Friday, March 10, 2006

Quotes I Have Liked

Hallmark card portion of the program. Sometimes things I have read stick with me. Go figure. I guess it has to happen sometimes. Skip this post if it's all too deep and shit for you.

We are the same people, only futher from home.
--Lawrence Ferlinghetti

Stop leaving and you will arrive. Stop searching and you will see. Stop running away and you will be found. --Lao Tzu

I thought that in New York, the charming eccentricity of someone in his twenties can become a grotesque deformity when he enters his fifties, since this is a city where no one conforms to a general, civilized code of behavior... --Edmund White

(Banville) conveys the narrator's anguish, as he comes to an understanding that 'we are defined and have our being through others;' and must realign ourselves when those closest to us disappear
--from some book review in the New Yorker

Sunday, March 05, 2006


I really don't know where I've been, but how have I never read anything by Edmund White?? Currently whipping through "The Farewell Symphony", which is more or less his memoir of gay life from the 60s to the 90s. White fucked his way through these years with a few thousand partners, while struggling to be recognized as a writer. Taking place alternately in New York, Rome and Paris, this book serves as an elegy to the exuberant and joyous gay world that was destroyed by the onset of AIDS. His turns of phrase are gorgeous, the images fresh, and his prose simply slays me. I haven't read anything in awhile that excited me as much as his writing does. And not just because of the super-graphic sex scences.

Back to Montreal on Monday night for a few days. I am determined this time to actually see something of this city besides the inside of a printing plant, and the crappy restaurants in Boucherville (i.e. the suburb where the plant is located 20 minutes outside of the city). I keep reading about Montreal and hearing nothing but fabulous things. This month's Gourmet magazine is devoted entirely to the city, and got me all worked up about experiencing it properly. Thus, me staying an extra day in a schmancy hotel with a fireplace en suite in Vieux Montreal... Me and Montreal: we have a crush on each other, but we don't know each other that well. My elusive lover and I are gonna get busy this time around.

I went on an internet date with my friend last night as a last-minute escort. It was her first time meeting someone from the online, and while she was fine going alone, I happened to tag along at the last minute for the hell of it. He seemed like a very nice, pretty hot boy. I had to keep my mouth shut because I was trying not to ask too many questions of him -- after all, it was her damn date!

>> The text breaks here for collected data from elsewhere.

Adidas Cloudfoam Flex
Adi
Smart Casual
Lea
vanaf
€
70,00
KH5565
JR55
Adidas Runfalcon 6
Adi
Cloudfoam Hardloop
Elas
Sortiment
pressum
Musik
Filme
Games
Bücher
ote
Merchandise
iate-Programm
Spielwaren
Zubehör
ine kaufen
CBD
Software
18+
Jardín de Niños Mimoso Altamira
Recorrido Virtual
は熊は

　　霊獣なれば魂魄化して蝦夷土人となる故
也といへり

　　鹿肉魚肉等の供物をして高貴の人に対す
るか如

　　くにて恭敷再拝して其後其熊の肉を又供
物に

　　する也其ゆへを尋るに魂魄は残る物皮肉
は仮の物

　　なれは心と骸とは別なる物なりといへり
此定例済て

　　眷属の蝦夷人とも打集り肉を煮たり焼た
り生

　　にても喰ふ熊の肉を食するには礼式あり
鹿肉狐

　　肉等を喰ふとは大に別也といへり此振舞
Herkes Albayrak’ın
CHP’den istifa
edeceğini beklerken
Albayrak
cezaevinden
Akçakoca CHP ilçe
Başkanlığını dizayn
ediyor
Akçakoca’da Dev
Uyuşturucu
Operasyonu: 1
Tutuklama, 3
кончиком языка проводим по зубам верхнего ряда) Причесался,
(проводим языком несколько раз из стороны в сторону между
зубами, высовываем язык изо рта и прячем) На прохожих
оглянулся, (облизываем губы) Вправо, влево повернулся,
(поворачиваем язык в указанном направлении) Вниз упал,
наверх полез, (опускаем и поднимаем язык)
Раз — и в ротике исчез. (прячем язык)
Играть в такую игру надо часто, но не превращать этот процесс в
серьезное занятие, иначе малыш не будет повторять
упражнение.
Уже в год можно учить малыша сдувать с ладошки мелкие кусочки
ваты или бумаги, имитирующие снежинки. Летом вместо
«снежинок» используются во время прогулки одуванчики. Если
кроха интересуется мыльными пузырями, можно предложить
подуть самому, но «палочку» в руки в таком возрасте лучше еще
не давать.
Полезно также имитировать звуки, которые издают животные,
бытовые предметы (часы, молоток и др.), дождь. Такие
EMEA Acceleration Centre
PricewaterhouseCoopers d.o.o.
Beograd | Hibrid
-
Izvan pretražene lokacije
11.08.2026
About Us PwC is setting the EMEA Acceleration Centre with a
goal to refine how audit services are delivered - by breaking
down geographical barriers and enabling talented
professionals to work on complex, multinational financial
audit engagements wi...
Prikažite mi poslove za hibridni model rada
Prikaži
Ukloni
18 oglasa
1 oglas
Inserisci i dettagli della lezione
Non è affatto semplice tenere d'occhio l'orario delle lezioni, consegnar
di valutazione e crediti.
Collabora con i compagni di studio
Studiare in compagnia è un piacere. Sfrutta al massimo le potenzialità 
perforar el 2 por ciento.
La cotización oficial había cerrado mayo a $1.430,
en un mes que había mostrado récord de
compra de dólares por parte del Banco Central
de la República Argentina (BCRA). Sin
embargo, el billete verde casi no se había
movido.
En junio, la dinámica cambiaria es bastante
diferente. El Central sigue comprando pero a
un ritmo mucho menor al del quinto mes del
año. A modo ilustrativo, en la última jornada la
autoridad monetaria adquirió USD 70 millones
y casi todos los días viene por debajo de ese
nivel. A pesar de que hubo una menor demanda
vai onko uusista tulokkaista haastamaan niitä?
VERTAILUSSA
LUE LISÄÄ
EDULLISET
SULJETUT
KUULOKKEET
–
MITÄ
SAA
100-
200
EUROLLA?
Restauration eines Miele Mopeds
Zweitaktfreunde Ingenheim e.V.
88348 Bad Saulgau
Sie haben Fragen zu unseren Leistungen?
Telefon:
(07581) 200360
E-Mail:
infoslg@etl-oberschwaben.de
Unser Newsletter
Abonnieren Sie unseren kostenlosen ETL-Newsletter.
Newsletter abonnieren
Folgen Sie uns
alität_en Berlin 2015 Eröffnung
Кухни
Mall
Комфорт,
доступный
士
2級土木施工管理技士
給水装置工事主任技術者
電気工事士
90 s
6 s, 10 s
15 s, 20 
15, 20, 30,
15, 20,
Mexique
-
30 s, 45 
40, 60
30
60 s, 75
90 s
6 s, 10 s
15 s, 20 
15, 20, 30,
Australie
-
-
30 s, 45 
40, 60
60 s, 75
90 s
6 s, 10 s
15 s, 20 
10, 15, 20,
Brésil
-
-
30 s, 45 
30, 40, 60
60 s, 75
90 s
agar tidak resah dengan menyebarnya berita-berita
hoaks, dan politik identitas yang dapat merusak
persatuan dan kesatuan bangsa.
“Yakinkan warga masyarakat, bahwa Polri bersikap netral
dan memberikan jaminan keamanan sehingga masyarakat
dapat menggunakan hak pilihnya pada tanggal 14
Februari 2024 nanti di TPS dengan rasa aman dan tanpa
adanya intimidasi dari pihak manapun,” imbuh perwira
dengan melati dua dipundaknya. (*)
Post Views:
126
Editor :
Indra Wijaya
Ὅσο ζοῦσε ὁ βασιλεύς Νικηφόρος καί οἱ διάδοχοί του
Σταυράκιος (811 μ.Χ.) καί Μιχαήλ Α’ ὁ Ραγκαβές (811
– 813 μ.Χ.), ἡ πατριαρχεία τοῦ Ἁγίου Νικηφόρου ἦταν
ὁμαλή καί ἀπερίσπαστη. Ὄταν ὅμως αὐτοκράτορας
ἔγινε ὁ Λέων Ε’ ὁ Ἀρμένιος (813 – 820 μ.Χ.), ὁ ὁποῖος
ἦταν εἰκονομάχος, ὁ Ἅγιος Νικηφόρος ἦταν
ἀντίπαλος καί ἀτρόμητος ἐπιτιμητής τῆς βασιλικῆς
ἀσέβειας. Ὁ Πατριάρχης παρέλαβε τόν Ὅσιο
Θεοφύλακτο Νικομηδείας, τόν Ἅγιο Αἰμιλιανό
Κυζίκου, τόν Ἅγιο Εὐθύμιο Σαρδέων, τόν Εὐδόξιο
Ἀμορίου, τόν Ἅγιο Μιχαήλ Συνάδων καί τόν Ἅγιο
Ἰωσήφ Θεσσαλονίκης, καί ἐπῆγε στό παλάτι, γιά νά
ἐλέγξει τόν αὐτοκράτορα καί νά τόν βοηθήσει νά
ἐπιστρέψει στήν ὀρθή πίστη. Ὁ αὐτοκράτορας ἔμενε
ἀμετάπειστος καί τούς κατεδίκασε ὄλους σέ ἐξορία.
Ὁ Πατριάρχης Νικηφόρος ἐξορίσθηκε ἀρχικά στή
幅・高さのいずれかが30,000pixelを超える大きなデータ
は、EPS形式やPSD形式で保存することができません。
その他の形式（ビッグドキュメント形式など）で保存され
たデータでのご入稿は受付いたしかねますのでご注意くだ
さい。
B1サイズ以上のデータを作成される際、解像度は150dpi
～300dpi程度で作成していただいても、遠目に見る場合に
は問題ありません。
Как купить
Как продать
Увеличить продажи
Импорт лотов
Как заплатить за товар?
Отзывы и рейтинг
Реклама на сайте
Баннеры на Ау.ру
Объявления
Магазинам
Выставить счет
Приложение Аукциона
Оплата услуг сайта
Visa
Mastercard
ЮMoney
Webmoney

Anyway, it was a success and they will be going out again (sans the escort service.) I've done the internet dating on and off for a few years, where I try it for a while, get horribly annoyed/disappointed/indifferent, get off line for a few months to just "live my life" and meet someone "normally", then realize that since I don't hang in bars so much any more and am older that it's harder to meet someone, get back online, etc. etc. repeat cycle indefinitely...Frankly, it's a lot of energy and work to meet someone, and I want it to be easier. Fat frickin' chance. The internet dating makes sense to me intellectually, and I know that it has worked for plenty of friends, but in practice I find it a real pain in the ass. Ah well. Of course, I have plans for a date with another new one sometime next week....

Big excitement over here on Calyer St, as The Haas makes her way back to residency on this block, specifically on the 4th floor of my building starting April 1. Am very excited to have her as a fully moved-in upstairs neighbor, instead of just as the de facto mayor of Franklin Street, and the offical cat/house sitter for Apt 1L, (plus the rest of Greenpoint.)

Could Dolly Parton be more genius? Probably not. And for that matter, how about Ray Charles' Genius + Soul = Jazz album? Dug this gem out of the vinyl yesterday, after not hearing it for a few years. Damn. Brother Ray will always be THE Genius.